Relevance to Forex Day Traders
For forex day traders, the DXY serves as a barometer of the U.S. dollar’s overall strength, offering insights into potential currency pair movements. By monitoring the DXY, traders can gauge market sentiment and make informed decisions when trading USD-related pairs.
Effective Use of the DXY in Trading
To leverage the DXY effectively:
- Trend Confirmation: Use the DXY to confirm trends in USD currency pairs. For example, if the DXY is rising, it may indicate a strengthening dollar, supporting long positions in USD pairs.
- Divergence Identification: Identify divergences between the DXY and specific currency pairs to spot potential reversal opportunities.
- Risk Management: Incorporate DXY analysis into your risk management strategy to better understand potential market volatility and adjust positions accordingly.
By integrating the DXY into your trading toolkit, you can enhance your understanding of the forex market and improve your trading performance.
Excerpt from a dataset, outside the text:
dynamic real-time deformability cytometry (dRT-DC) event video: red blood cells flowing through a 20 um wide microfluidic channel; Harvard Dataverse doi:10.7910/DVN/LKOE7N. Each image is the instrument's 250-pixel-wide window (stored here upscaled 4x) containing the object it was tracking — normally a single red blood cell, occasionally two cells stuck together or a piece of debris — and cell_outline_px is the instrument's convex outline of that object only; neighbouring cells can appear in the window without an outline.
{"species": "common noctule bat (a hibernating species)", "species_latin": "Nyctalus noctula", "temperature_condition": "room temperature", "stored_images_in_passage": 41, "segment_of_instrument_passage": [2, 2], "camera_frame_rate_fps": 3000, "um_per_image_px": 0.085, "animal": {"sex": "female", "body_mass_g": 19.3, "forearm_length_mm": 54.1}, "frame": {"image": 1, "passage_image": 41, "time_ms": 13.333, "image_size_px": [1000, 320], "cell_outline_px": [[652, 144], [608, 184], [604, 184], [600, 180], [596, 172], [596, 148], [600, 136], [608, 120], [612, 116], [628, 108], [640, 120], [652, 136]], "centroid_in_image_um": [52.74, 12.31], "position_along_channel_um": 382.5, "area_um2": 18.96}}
How to use the dollar index DXY in the Global Forex Markets?
It is important to understand whether you like it or not, US Dollar dictates trends of major world currencies, so the DXY index is an excellent starting point for determining the strength or weakness of US Dollar currency pairs.As a rule, the change of the trend of this index leads to changes in the trends of the currency pairs in which the USD is presented. For example, during an DXY uptrend the pairs with direct quote will also increase (e.g. USD/CHF, USD/CAD), and currency pairs with contrary quotation will be slow down (e.g. EUR/USD, GBP/USD).
Using a set of technical analysis tools, such as candles, support / resistance levels, moving averages, you can get an idea about the strength of the US Dollar in terms of long-term trends, the possible long and short-term reversals, as well as changes in the attitudes of market participants.